= Beginning of Section =
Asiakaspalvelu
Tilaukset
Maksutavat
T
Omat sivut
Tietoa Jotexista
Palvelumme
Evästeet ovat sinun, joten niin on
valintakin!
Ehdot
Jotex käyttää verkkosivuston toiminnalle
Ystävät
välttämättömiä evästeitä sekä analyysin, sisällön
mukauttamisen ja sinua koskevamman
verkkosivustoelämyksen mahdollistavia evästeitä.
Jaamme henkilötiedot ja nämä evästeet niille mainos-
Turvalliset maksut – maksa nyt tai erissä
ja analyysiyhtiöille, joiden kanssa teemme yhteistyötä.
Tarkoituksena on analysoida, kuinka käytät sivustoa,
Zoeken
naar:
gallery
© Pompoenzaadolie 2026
= End of Section =
= Beginning of Section =
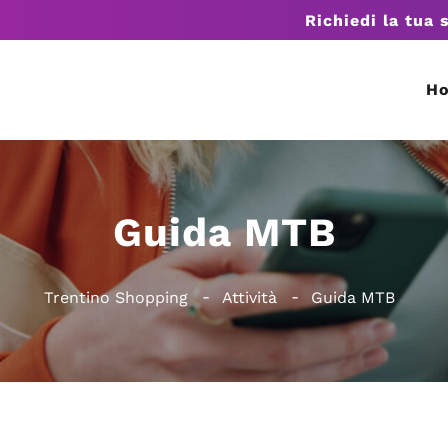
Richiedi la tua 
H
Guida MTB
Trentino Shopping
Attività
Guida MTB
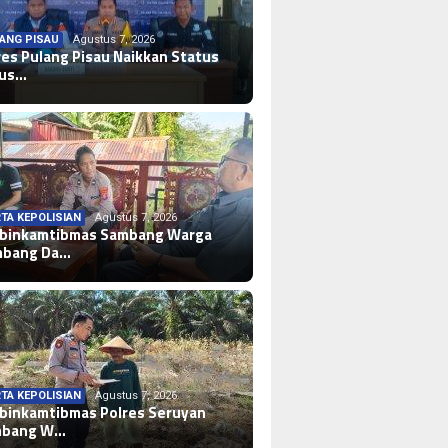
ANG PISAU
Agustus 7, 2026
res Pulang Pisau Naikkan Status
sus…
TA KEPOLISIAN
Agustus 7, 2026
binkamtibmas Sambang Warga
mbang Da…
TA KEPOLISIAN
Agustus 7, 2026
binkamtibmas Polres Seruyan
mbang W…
= End of Section =
### Task
Search the entries for the word "binkamtibmas" and copy every line that has it.

### Your response
binkamtibmas Sambang Warga
binkamtibmas Polres Seruyan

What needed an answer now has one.